__QUELLENAUSZUG__
-*-

+comunity+ Endredaktion Programm 2018

Martin Schitter ms at mur.at
Do Okt 12 17:36:57 CEST 2017


On 2017-10-12 13:55, ft at mur.at wrote:
>    geschaetzte comunizierende,
> ich hab den antrag angeschaut (und dank an die autorinnen!) und ein paar 
> anmerkungen zu den teilen, die ich gelesen hab (mit dem ueblichen 
> disclaimer: sind alles vorschlaege; nehmt was ihr brauchen koennt, und 
> den rest verwerft):

lieber friedrich!

ganz ganz lieben dank, dass du dir diese mühe gemacht hast!
deine anregungen sind wirklich super!

wennst sie gleich auf gitlab gemacht hättest, und wir einfach nur mehr 
entscheiden müssten, ob wir den jeweiligen änderungsvorschlag mergen od. 
die ursprüngliche formulierung beibehalten, wäre es natürlich noch 
praktischer, aber so einfach gestalet sich das ja leider nie, wenn 
mehrere leute gemeinsam an einem text arbeiten.

ich muss mich bei meiner antwort relativ kurz halten, damit ich nicht 
alle zeit vertrödle, um deine anregungen noch tatsächlich einzubauen.
trotzdem sind es oft gerade die eher kleinen änderungswünsche bzw. dein 
ausgesprochen feines gefühl für mängel im sprachliche ausdruck, die ich 
natürlich besonders schätze.

> # ich wuerd den ersten absatz ("Obwohl mur.at ... herausgegriffen") 
> streichen.
> - er klingt entschuldigend: eigentlich machen wir was anderes, aber wir 
> wollen trotzdem ueber machine learning nachdenken.

-*-

__DATENAUSZUG__
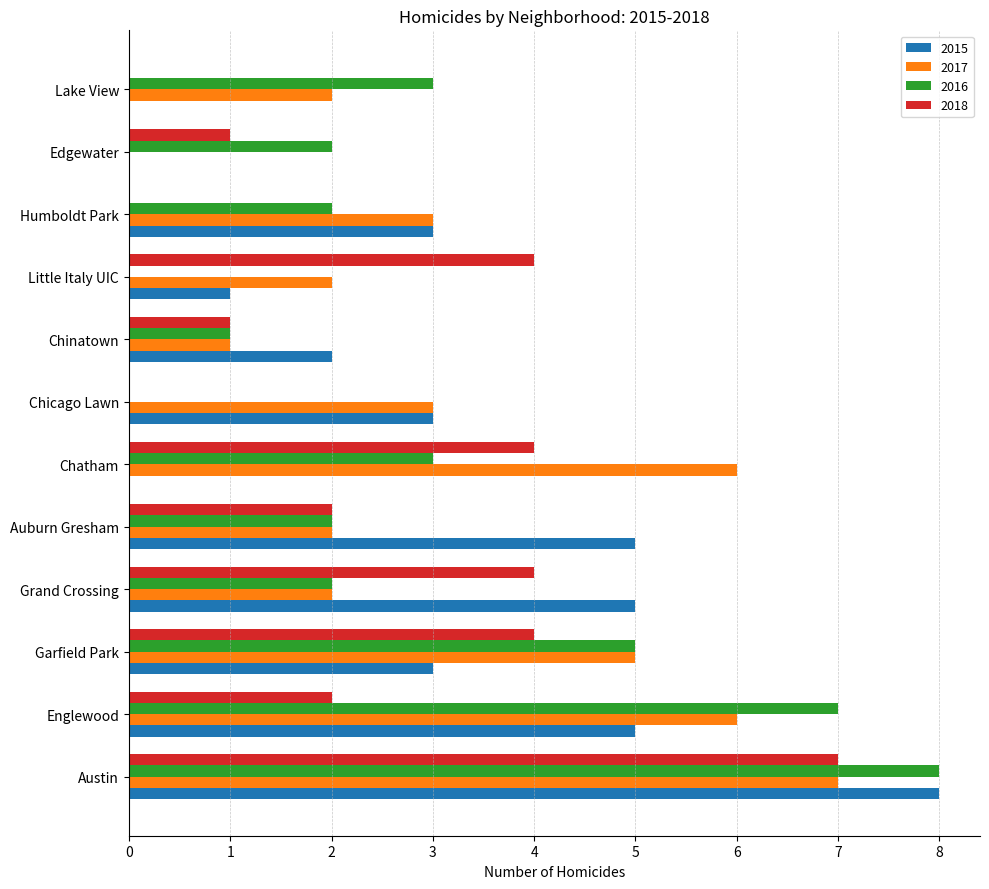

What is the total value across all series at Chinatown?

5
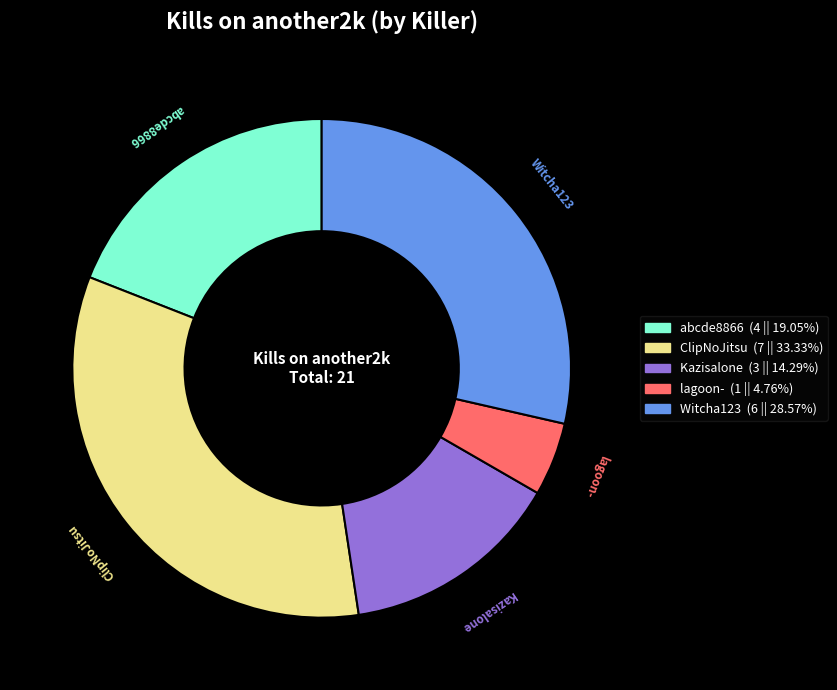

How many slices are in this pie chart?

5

-*-

__AUFGABENSTELLUNG__
a) Wo hätten die Anregungen laut der E-Mail zum Programm 2018 gleich gemacht werden sollen, damit es noch praktischer gewesen wäre?
b) Schreib die E-Mail zum Programm 2018 nach ihrem letzten Satz weiter.
Die Daten sind eigenständiges Material und gehören nicht zur E-Mail zum Programm 2018.

__ERGEBNISSE IN REIHENFOLGE__
a) Auf GitLab, sodass man nur noch entscheiden müsste, ob man den jeweiligen Änderungsvorschlag mergt oder die ursprüngliche Formulierung beibehält.

b)
ja -- dass hat auch margarethe schon sehr nachdrücklich bemängelt, 
obwohl es in der fassung, auf die sie sich bezogen hat noch ein bisserl 
anders ausgeschaut hat.

sie würde sich dort unbedingt eine kurzzusammenfassung bzw. ein abstract 
wünschen.

ich bin mit der gegenwärtigen form auch nicht glücklich. sie ist eher 
nur als ausflucht entstanden, um nicht gleich von anfang die leser mit 
dem hauptthema zu erschlagen...

> - ihr betont die aktualitaet des themas gleich zwei mal 
> (aktuell/hochaktuell), ohne sie zu argumentieren. dann ist aktualitaet 
> aber nicht mehr als ein leeres schlagwort. auch weiss ich nicht, was 
> hochaktuell bedeutet und wie es sich von aktuell unterscheidet. und 
> schliesslich kann man sich auch sehr fruchtbar mit themen befassen, die 
> nicht aktuell sind.

o.k. -- mir gefällt das "hochaktuell" natürlich auch nicht.

allerdings geht's da wirklich um einen ziemlich einschneidenden 
paradigmatischen wandel, der erst in den letzten jahren so richtig ins 
rollen gekommen ist und zusehends immer mehr konkrete anwendung und 
folgen zeigt.

> - "herausgegriffen" - das klingt wie zufall; als haett es auch ein 
> beliebiges anderes thema sein koennen.

ja -- hätte es ja auch wirklich sein können.

es wäre genauso legitim/plausibel/möglich gewesen, bspw. die aktuellen 
fragen rund um bitchain-techniken bzw. neue formen des elektronischen 
gelds bzw. kryptografisch abgesicherter verteilungsformen zu 
thematisieren...

> # Kunst und machine learning
> - ich würds umstellen: machine learning und kunst.

o.k.

> - ", der in seinem vollen Umfang noch kaum absehbar ist": streichen - es 
> gibt fast nichts, das in seinem vollen umfang absehbar waere.

ok -- die formulierung ist natürlich unerträglich schwach, aber es ist 
eben wirklich ein feld, wo so sich augenblicklich unheimlich viel tut 
und für niemandem klar abschätzbar ist, wohin sich das entwickelt...
das macht die sache ja so spannend!

> - ihr setzt stillschweigend voraus, dass menschliches und maschinelles 
> lernen das gleich sei. 

nein -- dem würde ich ganz klar widersprechen!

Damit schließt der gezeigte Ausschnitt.